Romanos y cartagineses lucharon en tres guerras. Durante la segunda, la situación de Roma llegó a ser angustiosa con el victorioso caudillo enemigo, Aníbal, a las puertas de la ciudad. No obstante, Roma resistió con heroica determinación y, años después, logró derrotar a su temible adversario. Con la definitiva destrucción de Cartago (147 a. de C.) Roma quedó dueña del Mediterráneo e inició su expansión territorial por Europa, Oriente Medio y el Norte de África. Las inmensas riquezas de estos territorios enriquecieron a la aristocracia senatorial, que se distribuía los cargos y prebendas, y a los «equites», que canalizaban el activo comercio, pero, al propio tiempo, la devastadora competencia de la mano de obra esclava terminó arruinando al pequeño campesino y al artesano y los convirtió en parásitos improductivos cuya única salida consistía en hacer fortuna en el ejército.

Estos cambios económicos provocaron, a lo largo del periodo republicano, fuertes tensiones sociales entre los tres grupos predominantes: los cada vez más numerosos y empobrecidos plebeyos; la pujante plutocracia de los «equites», que demanda un mayor espacio político proporcional a su poderío económico; y la inmovilista aristocracia senatorial que se encastilla en sus antiguos privilegios y se resiste a ceder terreno.

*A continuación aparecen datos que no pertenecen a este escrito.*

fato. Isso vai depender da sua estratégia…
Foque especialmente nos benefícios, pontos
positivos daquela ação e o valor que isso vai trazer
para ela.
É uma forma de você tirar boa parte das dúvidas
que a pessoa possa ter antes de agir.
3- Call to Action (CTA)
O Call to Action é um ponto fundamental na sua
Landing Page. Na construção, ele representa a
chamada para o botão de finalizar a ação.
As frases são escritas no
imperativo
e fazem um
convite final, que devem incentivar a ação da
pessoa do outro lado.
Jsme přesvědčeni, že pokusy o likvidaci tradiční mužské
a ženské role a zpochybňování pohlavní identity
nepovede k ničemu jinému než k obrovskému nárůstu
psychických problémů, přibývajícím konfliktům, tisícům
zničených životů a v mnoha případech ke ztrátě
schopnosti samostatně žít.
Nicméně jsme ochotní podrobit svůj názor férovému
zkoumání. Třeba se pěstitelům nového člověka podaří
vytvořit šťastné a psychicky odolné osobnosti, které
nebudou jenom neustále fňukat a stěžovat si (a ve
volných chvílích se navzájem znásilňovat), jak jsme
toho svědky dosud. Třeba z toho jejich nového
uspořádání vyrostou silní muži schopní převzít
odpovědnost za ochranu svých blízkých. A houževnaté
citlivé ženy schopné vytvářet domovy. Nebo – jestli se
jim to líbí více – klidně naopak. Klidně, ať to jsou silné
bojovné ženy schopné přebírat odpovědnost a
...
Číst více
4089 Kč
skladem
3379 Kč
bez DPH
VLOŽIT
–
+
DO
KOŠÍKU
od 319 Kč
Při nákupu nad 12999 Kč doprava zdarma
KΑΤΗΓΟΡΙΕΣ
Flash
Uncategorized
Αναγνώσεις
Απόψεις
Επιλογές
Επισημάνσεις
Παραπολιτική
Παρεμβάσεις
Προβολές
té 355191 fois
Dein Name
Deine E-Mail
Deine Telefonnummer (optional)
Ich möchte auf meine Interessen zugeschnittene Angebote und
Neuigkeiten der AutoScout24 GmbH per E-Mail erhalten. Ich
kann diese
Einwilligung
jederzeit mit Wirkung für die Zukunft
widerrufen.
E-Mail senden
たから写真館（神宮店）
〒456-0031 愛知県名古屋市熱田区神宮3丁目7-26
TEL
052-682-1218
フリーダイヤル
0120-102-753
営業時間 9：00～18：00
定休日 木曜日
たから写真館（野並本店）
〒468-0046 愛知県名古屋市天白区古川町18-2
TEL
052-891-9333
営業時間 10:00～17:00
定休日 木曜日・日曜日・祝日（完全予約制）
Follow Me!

Dos reformadores, los hermanos Gracos, tribunos de la plebe, intentaron obtener tierras para el pueblo por medio de una revolución pacífica, pero fueron asesinados. No obstante, la aristocracia hubo de transigir en que desde entonces el enriquecido Estado sobornara a la plebe con distribuciones de trigo a bajo precio o gratuitas («annona»). Esta práctica se institucionalizaría y contribuiría a la formación de una numerosa clase social parasitaria y embrutecida que vive de los subsidios estatales y se desentiende de las cuestiones del gobierno.

Capítulo 3

El ocaso de la república

H
acia el siglo
I
a. de C., el Senado se había convertido en una institución obsoleta y corrupta, incapaz de afrontar las nuevas necesidades que comportaba la administración de los inmensos territorios conquistados por Roma. Julio César daría finalmente al traste con la república y prepararía el retorno de Roma al autocrático régimen monárquico. César, aunque nacido en el seno de una antigua y prestigiosa familia senatorial, se inclinó políticamente por el partido del pueblo, que se oponía al corrupto Senado y propugnaba la evolución institucional y una mayor democratización de las estructuras del poder. El joven César apostó fuerte: primero se atrajo a la oprimida y descontenta plebe con espectáculos públicos, banquetes y dádivas que lo dejaron endeudado y al borde de la ruina; después marchó a Hispania, donde sofocó una rebelión de tribus indígenas y ganó —además de prestigio— las inmensas riquezas que necesitaba para saldar sus deudas y proseguir su brillante carrera política; finalmente regresó a Roma. Allí encontró a otro famoso general y ambicioso político, Pompeyo, que acababa de enemistarse con el Senado, y a un millonario, Craso, paradójicamente líder del partido del pueblo (en el que también militaban muchos adinerados «equites»). Este Craso, llamado el Rico («Crassus dives»), llegó a ser dueño de la mayor parte de los bienes raíces de Roma. Sus procedimientos combinaban el ingenio con la falta de escrúpulos. Había credo, por ejemplo, un cuerpo de bomberos propio y, cuando había un incendio en la ciudad, compraba a bajo precio los inmuebles amenazados y luego enviaba a sus hombres a extinguir el fuego. Pero sabía ganarse a la gente con préstamos y regalos y el pueblo lo apoyaba.